Who defines need? In a health system with even minimal government involvement, the wrong person will influence need. That’s minor, I think, because his implication is clear enough to everyone but the most obtuse and/or ideological. But his follow-on, that costs should remain out of sight, is the problem now. Perpetuating that only changes the assumption that medical care should occur regardless of cost to essential medical care should occur regardless of cost. Again, if we can’t define need beyond a placeholder for a basic point, absent individual circumstances, we’re doomed to end up where we are after reforming the system.

The hard questions won’t sit still, because health care (now a sixth of the economy, up from one-eleventh in 1980) is too big to be hidden. Myths abound. Contrary to conventional wisdom, the doubling of premiums for employer-provided coverage doesn’t mean companies shifted a greater share of costs to workers. In both 1999 and 2006, premiums covered 27 percent of costs, says Paul Fronstin of the Employee Benefit Research Institute. It’s simply the rapid rise in total health spending that’s depressed workers’ take-home pay.

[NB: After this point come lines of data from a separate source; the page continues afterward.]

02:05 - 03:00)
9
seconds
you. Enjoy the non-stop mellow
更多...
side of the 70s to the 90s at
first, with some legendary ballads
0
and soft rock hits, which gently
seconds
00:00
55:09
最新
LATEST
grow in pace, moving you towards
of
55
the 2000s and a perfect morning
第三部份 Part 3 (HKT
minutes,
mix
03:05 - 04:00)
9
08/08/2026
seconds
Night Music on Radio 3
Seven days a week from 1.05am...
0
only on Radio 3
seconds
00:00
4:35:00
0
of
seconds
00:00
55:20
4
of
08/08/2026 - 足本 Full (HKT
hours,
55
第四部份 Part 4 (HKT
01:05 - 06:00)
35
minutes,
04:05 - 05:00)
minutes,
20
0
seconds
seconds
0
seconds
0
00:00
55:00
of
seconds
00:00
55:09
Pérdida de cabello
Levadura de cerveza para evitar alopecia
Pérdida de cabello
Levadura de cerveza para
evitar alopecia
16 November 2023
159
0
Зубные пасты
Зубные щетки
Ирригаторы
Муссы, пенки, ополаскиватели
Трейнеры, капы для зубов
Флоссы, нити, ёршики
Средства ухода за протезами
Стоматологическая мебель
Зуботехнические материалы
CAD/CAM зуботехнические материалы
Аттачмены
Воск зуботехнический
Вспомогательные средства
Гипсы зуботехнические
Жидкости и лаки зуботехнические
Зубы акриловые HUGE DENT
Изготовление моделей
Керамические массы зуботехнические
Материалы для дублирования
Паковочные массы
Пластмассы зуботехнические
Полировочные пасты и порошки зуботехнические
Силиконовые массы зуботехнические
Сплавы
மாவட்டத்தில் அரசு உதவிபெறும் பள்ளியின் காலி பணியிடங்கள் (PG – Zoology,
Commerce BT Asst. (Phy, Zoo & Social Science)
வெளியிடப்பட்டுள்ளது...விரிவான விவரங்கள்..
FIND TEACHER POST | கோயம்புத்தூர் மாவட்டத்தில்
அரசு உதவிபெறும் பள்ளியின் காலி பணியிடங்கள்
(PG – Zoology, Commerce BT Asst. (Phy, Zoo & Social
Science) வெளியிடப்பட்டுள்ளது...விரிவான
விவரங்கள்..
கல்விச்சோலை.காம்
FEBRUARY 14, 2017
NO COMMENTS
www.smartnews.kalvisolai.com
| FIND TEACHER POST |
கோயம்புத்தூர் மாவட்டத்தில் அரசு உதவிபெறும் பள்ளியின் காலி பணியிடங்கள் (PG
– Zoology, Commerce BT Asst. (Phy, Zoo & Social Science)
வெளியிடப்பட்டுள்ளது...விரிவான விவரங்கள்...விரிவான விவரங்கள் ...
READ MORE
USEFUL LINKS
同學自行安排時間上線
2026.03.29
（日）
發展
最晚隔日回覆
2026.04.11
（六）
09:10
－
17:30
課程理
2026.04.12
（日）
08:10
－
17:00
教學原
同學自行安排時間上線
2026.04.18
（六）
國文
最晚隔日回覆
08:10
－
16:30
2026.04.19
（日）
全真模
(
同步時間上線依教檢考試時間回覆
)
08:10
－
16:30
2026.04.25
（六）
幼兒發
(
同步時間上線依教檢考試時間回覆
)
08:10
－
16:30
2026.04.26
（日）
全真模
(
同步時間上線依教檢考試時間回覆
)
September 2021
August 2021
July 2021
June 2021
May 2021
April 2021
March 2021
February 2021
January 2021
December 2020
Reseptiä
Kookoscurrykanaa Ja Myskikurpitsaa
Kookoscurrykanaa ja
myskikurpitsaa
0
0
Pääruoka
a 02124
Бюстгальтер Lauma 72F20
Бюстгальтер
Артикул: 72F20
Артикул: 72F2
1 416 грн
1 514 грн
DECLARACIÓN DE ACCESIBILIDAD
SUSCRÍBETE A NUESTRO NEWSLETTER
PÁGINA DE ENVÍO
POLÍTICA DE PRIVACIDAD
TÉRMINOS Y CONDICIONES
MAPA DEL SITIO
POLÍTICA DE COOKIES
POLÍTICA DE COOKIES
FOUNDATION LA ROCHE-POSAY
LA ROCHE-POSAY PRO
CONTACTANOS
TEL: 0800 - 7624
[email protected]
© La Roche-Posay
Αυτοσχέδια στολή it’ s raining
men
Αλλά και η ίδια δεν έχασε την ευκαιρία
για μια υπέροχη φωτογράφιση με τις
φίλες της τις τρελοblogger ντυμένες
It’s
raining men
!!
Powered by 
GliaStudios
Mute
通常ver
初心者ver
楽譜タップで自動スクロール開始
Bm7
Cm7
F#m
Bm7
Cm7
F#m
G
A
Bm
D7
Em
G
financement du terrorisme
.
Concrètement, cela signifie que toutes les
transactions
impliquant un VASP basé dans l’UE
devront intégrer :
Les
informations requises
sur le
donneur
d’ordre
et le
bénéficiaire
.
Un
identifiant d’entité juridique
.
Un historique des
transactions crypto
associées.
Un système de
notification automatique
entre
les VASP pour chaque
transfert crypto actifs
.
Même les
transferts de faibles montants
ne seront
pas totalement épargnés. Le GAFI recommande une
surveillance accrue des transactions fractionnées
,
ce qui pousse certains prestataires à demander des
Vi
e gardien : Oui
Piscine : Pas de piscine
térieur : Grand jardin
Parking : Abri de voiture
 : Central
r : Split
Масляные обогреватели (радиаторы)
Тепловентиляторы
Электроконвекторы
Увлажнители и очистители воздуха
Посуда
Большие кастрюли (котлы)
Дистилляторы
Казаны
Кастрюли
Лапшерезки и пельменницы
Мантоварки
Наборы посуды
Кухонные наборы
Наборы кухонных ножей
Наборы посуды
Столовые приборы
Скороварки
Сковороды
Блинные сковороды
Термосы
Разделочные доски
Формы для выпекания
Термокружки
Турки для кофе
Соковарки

Unless we advocate a complete separation of employer and health insurance, using take-home pay as a measuring stick will create sub-optimal solutions within the confines of our already bungled system. And note the key word, depressed. That’s not an accident. People are “suffering,” so something must be done. If the share of costs from premiums is consistent, take-home pay lower than it would be without employer-paid insurance is merely a signal from the market that costs are escalating. To Mr. Samuelson’s earlier point, this should remain out of sight? Without the incentive to accept health insurance benefits as compensation, individuals would see the direct cost of their choices through greater expenditures, rather than “depressed take-home pay”. Presumably, they could then better define need based on their own situation.